===== TASK INPUTS
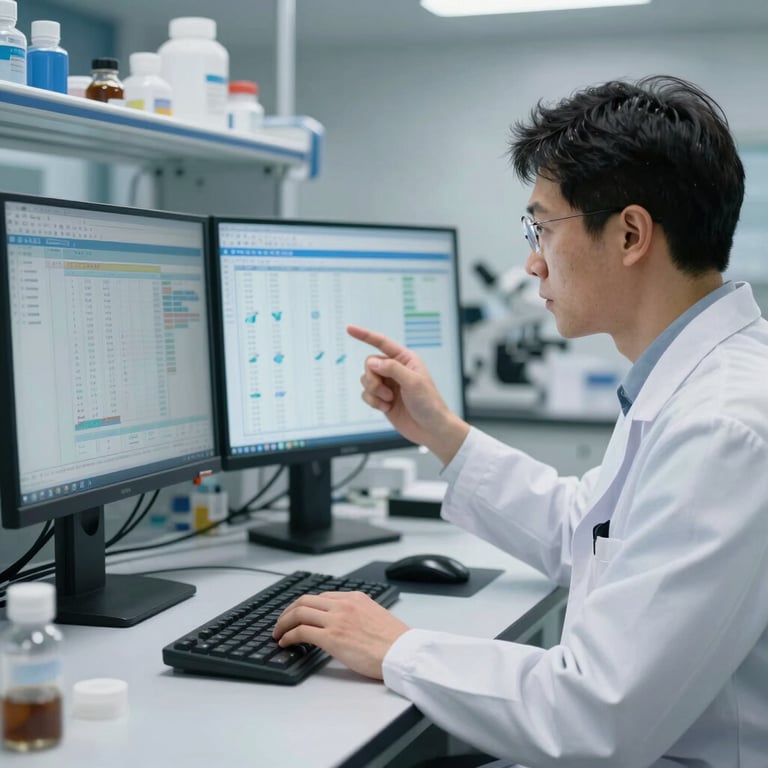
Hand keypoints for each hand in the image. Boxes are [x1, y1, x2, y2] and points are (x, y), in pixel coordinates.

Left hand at [272, 591, 409, 679]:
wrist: (402, 652)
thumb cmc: (394, 641)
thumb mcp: (375, 615)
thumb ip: (358, 614)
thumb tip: (345, 624)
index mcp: (354, 598)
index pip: (321, 597)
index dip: (304, 606)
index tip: (298, 615)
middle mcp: (343, 604)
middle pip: (305, 601)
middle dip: (288, 611)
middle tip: (281, 622)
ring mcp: (336, 619)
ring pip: (299, 613)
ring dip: (283, 623)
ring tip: (278, 633)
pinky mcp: (332, 638)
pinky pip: (301, 631)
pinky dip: (288, 635)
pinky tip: (285, 642)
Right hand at [347, 325, 468, 464]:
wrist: (430, 429)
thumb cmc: (429, 403)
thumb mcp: (413, 382)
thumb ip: (392, 368)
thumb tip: (372, 361)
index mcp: (405, 359)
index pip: (382, 342)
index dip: (365, 335)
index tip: (349, 329)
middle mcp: (395, 369)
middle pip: (370, 364)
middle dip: (373, 378)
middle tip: (385, 391)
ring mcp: (388, 384)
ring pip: (366, 379)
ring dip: (374, 392)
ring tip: (389, 400)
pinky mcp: (382, 398)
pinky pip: (366, 394)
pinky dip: (373, 402)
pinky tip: (386, 407)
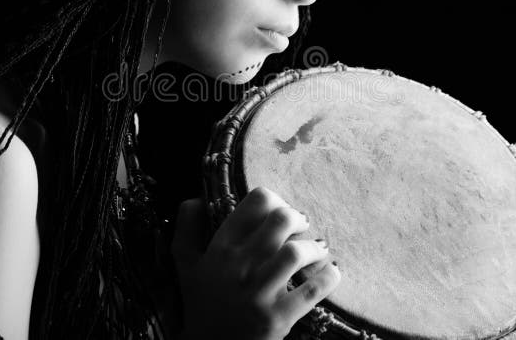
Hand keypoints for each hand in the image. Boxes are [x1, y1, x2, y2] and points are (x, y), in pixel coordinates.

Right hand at [171, 186, 340, 339]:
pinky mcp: (278, 317)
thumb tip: (197, 198)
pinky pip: (313, 289)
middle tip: (301, 227)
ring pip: (297, 252)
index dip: (275, 199)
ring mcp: (259, 293)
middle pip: (282, 220)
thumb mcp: (185, 264)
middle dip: (298, 218)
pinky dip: (329, 276)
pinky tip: (330, 272)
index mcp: (220, 248)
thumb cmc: (201, 303)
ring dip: (315, 247)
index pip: (256, 202)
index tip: (278, 211)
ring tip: (316, 250)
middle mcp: (239, 266)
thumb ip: (186, 227)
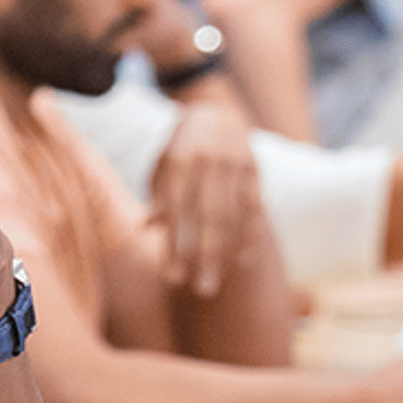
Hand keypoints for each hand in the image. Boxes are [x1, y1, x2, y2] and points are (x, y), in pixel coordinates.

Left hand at [146, 100, 263, 299]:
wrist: (215, 111)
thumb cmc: (180, 148)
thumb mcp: (161, 166)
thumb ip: (158, 195)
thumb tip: (148, 228)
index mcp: (180, 161)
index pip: (177, 212)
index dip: (175, 246)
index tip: (172, 278)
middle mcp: (209, 162)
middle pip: (209, 219)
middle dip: (205, 257)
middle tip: (202, 291)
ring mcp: (235, 165)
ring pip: (234, 216)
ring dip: (227, 253)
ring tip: (217, 281)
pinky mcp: (254, 168)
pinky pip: (255, 206)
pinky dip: (251, 234)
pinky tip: (244, 259)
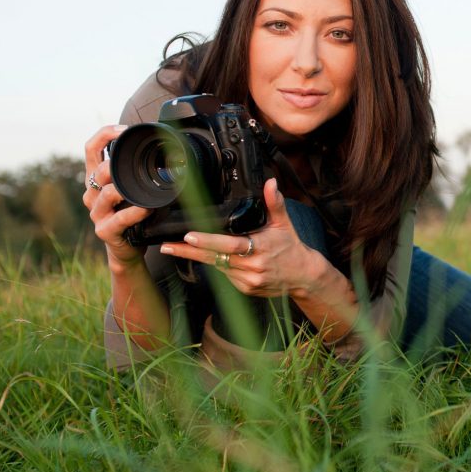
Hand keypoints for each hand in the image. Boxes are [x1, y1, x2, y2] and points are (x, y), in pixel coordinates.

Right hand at [82, 124, 151, 265]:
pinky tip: (147, 208)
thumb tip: (167, 148)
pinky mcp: (104, 230)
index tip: (125, 129)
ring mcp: (96, 212)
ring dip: (126, 189)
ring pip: (106, 194)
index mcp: (96, 177)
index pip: (91, 148)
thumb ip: (136, 170)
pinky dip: (135, 212)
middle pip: (99, 170)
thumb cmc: (132, 212)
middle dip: (118, 164)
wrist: (127, 247)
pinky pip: (119, 219)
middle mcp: (91, 193)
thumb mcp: (131, 187)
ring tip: (143, 188)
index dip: (105, 134)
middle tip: (138, 162)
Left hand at [159, 178, 324, 297]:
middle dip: (189, 252)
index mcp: (260, 247)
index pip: (230, 245)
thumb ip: (274, 203)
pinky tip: (209, 257)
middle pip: (215, 258)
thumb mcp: (284, 223)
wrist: (302, 276)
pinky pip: (225, 276)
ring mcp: (248, 280)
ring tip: (175, 248)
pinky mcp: (245, 289)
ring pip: (217, 267)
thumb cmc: (291, 247)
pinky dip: (217, 265)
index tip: (190, 236)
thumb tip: (270, 183)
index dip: (208, 241)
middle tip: (167, 246)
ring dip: (198, 257)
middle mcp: (253, 266)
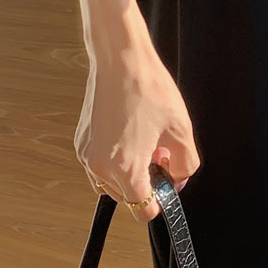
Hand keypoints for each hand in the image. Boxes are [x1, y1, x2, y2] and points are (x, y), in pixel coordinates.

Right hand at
==========
ABOUT THIS EXERCISE
Give the count of lines in the data that contain the word "Left", and write nothing besides it.

SOLUTION TO THIS PROBLEM
3